Depuis la signature de l’accord du 21 décembre, seul le Haut Conseil de la Transition a été respectée. L’organe consultatif, l’évaluation du gouvernement devraient être faits dès l’installation du HCT. Ce qui peine à être appliqué, selon Bien-Aimé qui dit s'étonner que Ariel Henry n'ait pas respecté sa signature.
Voyant ce qui se dessine, des signataires de l’accord du 21 décembre ont mis sur pied un comité de suivi devant veiller au respect scrupuleux de l’accord. « Nous sommes très inquiets », confie l'ex-député de Cerca-Cavajal.
A. Rodon Bien-Aimé ne se présente pas comme un allié du pouvoir mais comme un homme politique ayant signé un accord politique pour, dit-il, prouver sa bonne foi. Il dit ne pas comprendre ce qui empêche le premier ministre de respecter sa parole.Â
« Eske Ariel Henry gen yon mò sou li ki fèl pa respekte okenn akò ? ( Est-ce qu’on a jeté un sort à Ariel Henry l’empêchant de respecter les accords », se demande ironiquement l'ex parlementaire ayant déjà brigué 3 mandats de député. « S’il est possédé, nous n’avons qu’à nous agenouiller et prier pour lui », dit-il, accordant encore le bénéfice du doute à Ariel Henry.Â
Hier, la Présidente du HCT, Mirlande Manigat s'est entretenue avec un groupe de signataires du document du Consensus National. Les discussions ont porté, entre autres, sur les retards enregistrés dans l’application de l’accord du 21 Décembre. Une rencontre à laquelle a participé Antoine Bien-Aimé.

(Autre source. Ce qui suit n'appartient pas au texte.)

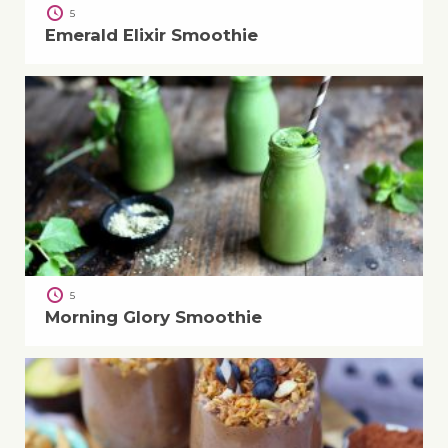
5
Emerald Elixir Smoothie
5
Morning Glory Smoothie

L’ex dirigeante du RDNP est on ne peut plus préoccupée. Sur Magik9, elle a fait part de ses premières déceptions. Un mois après, le train du HCT n’a pas encore décollé. La situation est complexe et les raisons ne manquent pas pour justifier ses inquiétudes.

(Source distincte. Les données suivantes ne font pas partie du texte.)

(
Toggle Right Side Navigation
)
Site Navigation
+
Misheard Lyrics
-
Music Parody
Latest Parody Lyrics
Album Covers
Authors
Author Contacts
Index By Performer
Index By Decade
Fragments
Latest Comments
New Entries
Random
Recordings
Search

« Nous essayons de nous mettre en place. Là où nous sommes logés ne convient pas. C’est un immeuble particulier. Nous sommes au 5e étage du ministère du Commerce. Il y a des meubles mais il n’y pas de bureaux. On ne peut même pas trouver une feuille de papier. Nous avons des difficultés pour fonctionner comme institution. On ne peut pas recruter du personnel puisqu’on n’a pas encore de budget. Nous avons dû protester, arguant qu’on ne peut pas nous traiter de cette manière. Nous espérons que les personnes à qui nous nous adressons seront de bonne foi et que nous pourrons fonctionner bientôt comme n’importe quelle institution de l’Etat », a-t-elle fait savoir dans cette interview à Magik9. Des propos repris par le quotidien Le Nouvelliste.
Aussi, la présidente du Haut Conseil de la Transition déplore le fait que certains articles du consensus national pour une transition inclusive et des élections transparentes communément appelé accord du 21 décembre n’ont pas encore été appliqués surtout la question du remaniement ministériel. « Jusqu’à présent, le premier ministre n’a pas encore donné de signe qu’il va changer des ministres. En fonction des évaluations et des feed-back du public, la plupart des ministres devront partir. C’est ce qui a été conclu et publié dans le journal Le Moniteur. Nous attendons les premiers signes de l’application de cette disposition », a indiqué la constitutionnaliste.